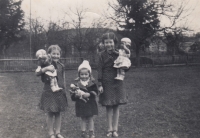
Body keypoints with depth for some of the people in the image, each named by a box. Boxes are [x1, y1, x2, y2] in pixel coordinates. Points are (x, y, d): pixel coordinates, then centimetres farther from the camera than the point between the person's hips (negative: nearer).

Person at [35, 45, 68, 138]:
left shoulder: (61, 66, 3)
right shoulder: (46, 65, -5)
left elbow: (63, 79, 10)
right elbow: (37, 73, -19)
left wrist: (64, 90, 9)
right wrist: (46, 68, -33)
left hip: (59, 93, 3)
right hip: (49, 93, -3)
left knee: (58, 113, 10)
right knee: (50, 114, 4)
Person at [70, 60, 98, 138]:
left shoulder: (92, 83, -3)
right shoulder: (77, 83, -3)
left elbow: (95, 92, -10)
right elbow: (73, 96, -2)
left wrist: (89, 94, -24)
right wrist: (77, 95, -23)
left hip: (90, 103, 0)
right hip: (81, 104, 0)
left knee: (90, 118, 9)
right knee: (83, 119, 8)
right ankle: (83, 132, 19)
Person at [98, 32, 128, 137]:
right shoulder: (102, 55, -3)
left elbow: (125, 68, 6)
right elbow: (100, 70, -4)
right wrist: (100, 85, -8)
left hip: (117, 83, 2)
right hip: (106, 83, -1)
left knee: (116, 106, 7)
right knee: (108, 107, 5)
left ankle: (115, 129, 18)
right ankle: (110, 129, 17)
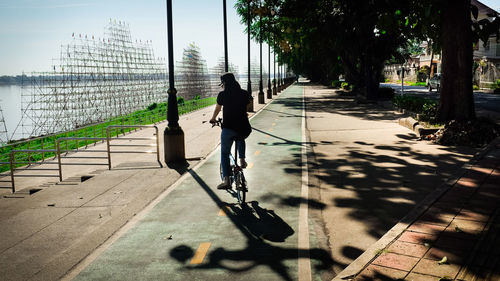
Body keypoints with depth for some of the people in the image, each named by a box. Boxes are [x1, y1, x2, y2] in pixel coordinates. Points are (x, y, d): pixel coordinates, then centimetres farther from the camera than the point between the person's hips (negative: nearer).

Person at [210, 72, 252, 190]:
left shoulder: (222, 95, 2)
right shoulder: (245, 94, 7)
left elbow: (217, 109, 19)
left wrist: (213, 119, 39)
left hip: (228, 128, -3)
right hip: (244, 129, 3)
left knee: (224, 153, 13)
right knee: (241, 139, 38)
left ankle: (226, 180, 4)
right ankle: (242, 160, 23)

____________________

• Work item
From the line holding "right ankle: (110, 129, 17)" to the final line of the data above, give each line again exactly, both ends included, and drop the pictures.

• Task result
right ankle: (110, 129, 17)
Body keypoints with depth for some of the people in the image, each named by a box. Boxes are [x1, y1, x2, y2] in pixel coordinates. Points are (x, y, d): pixel coordinates, then centimetres farther from the camera than the point between the person's hips (negative: nearer).

Person at [210, 72, 252, 190]:
left shoulder: (222, 95, 2)
right shoulder: (245, 94, 7)
left elbow: (217, 109, 19)
left wrist: (213, 119, 39)
left hip: (228, 128, -3)
right hip: (244, 129, 3)
left knee: (224, 153, 13)
right knee: (241, 139, 38)
left ankle: (226, 180, 4)
right ankle: (242, 160, 23)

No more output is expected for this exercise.